A federal court handed down a big victory for voting rights advocates June 11 when it ruled that Ohio must maintain three days of early voting previously eliminated by Ohio Secretary of State John Husted. U.S. District Court Judge Peter Economus ruled that the state must provide voting the Saturday, Sunday and Monday before election day. Democrats have been fighting state laws and orders from the secretary of state that they say unfairly affect urban minority voters.
In 2012, the Republican-controlled state legislature voted to eliminate weekend early voting, though a lawsuit by Democrats, including the Obama campaign, led to that law being overturned.
Earlier this year, however, Husted, a Republican, adopted a voting schedule that eliminated Sunday early voting.
The schedule was put together by the bipartisan Ohio Association of Election Officials. Democrats say the elimination of Sunday voting disadvantages inner-city black voters, many of whom are organized by urban churches that provide transportation to polling places on Sundays before elections.
During the 2012 election, a close advisor to Republican Gov. John Kasich admitted that support for Husted’s then-new “uniform voting hours” — which also limited early voting and weekend hours across the state — was based on the potential to limit black voting, which typically favors Democrats.
“I guess I really actually feel we shouldn’t contort the voting process to accommodate the urban — read African-American — voter-turnout machine,” wrote Doug Preisse, chairman of the Franklin County Republican Party, in an email to The Columbus Dispatch on Aug. 19, 2012.

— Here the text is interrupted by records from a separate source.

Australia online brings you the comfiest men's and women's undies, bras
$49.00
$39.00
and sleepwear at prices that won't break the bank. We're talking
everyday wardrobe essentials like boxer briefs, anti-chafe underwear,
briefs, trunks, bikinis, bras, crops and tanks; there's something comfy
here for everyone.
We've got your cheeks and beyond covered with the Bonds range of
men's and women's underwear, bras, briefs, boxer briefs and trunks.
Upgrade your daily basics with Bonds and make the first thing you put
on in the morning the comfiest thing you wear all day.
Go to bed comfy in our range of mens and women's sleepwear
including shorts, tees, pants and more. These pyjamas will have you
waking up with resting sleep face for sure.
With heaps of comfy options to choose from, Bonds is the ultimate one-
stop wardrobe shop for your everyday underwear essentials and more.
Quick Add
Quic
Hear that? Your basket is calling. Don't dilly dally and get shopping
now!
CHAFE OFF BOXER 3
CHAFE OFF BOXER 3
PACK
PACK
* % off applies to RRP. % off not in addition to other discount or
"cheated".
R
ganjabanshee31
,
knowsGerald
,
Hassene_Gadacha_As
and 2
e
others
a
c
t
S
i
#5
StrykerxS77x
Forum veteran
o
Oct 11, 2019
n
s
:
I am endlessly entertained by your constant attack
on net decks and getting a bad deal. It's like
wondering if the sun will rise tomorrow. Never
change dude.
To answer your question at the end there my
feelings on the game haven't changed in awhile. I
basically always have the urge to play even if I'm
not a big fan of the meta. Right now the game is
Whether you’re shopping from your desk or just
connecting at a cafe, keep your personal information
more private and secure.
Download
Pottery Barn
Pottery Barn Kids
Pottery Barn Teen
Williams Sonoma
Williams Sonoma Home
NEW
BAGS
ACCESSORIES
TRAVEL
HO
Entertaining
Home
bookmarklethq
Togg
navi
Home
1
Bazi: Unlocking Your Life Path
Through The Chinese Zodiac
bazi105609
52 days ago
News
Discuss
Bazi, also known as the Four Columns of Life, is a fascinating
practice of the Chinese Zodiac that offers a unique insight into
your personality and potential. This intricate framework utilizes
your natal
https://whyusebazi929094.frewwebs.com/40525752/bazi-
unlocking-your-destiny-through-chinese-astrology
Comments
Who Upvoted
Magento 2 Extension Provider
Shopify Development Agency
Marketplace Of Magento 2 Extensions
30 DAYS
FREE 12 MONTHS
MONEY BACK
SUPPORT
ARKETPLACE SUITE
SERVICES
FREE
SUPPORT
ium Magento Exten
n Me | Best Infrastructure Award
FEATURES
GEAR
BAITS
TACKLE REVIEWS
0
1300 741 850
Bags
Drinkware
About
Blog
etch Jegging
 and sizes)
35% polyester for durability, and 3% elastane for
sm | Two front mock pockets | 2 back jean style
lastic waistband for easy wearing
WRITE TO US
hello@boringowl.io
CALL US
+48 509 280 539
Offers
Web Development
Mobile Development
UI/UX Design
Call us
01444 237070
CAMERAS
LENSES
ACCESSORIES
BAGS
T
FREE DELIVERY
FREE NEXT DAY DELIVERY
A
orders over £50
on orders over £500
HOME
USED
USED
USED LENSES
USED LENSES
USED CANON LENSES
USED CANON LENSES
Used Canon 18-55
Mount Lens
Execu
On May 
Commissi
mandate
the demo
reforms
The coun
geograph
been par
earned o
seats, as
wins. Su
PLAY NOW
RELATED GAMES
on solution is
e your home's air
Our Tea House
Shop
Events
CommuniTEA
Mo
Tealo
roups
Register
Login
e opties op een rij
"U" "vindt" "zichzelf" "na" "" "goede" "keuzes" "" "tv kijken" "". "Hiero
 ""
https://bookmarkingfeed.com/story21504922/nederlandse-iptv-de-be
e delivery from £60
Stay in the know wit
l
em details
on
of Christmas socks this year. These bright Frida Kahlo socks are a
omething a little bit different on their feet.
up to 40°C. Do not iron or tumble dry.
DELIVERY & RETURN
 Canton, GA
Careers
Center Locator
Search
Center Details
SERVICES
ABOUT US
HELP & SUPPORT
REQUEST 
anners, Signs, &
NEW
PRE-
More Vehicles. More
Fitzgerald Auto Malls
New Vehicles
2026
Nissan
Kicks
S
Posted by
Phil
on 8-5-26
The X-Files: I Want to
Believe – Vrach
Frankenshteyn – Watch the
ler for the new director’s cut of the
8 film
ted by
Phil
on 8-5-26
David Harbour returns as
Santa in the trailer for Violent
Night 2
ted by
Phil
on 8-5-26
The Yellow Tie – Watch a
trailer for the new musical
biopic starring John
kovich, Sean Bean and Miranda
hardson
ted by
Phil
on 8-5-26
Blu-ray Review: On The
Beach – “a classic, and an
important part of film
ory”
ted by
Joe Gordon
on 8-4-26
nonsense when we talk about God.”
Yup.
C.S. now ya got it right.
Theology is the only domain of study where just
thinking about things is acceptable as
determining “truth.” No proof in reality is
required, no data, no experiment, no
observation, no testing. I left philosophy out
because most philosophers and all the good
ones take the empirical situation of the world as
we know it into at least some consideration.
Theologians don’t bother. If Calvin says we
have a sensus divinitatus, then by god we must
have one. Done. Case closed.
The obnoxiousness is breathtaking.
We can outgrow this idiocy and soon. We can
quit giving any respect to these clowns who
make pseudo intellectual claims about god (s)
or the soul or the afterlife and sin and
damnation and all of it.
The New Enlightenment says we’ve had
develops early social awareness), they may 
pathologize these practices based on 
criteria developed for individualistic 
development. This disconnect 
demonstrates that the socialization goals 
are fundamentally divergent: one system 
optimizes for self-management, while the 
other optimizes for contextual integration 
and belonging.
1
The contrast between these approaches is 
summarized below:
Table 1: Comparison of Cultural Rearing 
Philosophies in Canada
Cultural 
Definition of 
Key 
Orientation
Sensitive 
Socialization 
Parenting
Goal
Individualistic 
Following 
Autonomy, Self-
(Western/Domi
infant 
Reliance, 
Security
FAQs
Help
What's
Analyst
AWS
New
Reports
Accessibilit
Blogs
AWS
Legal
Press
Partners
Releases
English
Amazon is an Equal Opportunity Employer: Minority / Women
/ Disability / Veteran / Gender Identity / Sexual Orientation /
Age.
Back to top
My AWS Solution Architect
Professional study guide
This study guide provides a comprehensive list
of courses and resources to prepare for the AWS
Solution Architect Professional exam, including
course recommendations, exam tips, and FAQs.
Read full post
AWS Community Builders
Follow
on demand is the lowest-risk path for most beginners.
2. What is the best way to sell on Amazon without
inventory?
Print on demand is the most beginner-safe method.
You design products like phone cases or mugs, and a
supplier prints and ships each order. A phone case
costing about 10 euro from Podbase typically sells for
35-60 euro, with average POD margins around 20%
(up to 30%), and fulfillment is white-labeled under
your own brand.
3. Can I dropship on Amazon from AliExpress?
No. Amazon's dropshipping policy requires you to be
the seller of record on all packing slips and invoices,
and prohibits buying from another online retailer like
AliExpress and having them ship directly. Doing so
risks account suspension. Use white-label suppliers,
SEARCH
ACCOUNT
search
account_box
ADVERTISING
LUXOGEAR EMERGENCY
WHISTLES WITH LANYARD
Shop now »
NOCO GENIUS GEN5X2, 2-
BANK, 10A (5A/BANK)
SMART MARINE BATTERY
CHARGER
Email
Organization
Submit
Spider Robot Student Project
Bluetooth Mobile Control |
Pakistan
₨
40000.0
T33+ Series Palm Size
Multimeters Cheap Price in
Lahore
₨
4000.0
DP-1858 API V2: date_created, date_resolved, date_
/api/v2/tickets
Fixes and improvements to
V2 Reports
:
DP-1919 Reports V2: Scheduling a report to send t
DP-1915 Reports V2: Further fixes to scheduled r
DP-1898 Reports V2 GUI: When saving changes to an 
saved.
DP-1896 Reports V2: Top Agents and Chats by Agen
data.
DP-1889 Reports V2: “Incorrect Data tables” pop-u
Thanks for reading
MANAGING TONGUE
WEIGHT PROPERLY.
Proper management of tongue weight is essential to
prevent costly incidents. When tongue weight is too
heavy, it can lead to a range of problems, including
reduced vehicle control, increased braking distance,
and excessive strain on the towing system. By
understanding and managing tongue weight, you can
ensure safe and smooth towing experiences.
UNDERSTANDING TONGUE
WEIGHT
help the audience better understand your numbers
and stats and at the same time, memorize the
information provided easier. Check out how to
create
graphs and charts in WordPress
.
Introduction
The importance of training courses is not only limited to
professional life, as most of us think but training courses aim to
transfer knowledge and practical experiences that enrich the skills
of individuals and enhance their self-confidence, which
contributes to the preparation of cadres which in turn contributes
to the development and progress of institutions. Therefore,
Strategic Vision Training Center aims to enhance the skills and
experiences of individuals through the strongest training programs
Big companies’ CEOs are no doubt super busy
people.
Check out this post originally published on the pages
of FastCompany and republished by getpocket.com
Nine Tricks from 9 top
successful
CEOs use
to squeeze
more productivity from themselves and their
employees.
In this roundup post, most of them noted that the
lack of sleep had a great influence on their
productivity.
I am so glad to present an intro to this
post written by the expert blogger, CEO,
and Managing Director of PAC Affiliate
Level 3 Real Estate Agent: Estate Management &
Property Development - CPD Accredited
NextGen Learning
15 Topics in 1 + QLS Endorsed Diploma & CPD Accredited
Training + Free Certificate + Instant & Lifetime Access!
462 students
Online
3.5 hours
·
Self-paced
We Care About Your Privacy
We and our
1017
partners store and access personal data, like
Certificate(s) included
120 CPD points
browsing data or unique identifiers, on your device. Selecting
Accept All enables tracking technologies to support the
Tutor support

As one of the country’s most important swing states, Ohio has become a battleground for voting rights issues, especially early voting. Hamilton County has been a hot spot in the fight. In both the 2008 and 2012 elections, long lines formed outside the Hamilton County Board of Elections to cast early ballots.Recently, grassroots efforts have taken shape to assure access to voting. State Rep. Alicia Reece has been working to get the creation of a Voting Bill of Rights on the state’s November ballot. The bill of rights would guarantee early voting days and protect voters from poll worker errors. In order to get on the ballot, the referendum needs 385,000 signatures before July 2. If advocates can’t get all the signatures they need this time, Reece has promised they’ll try again for 2015.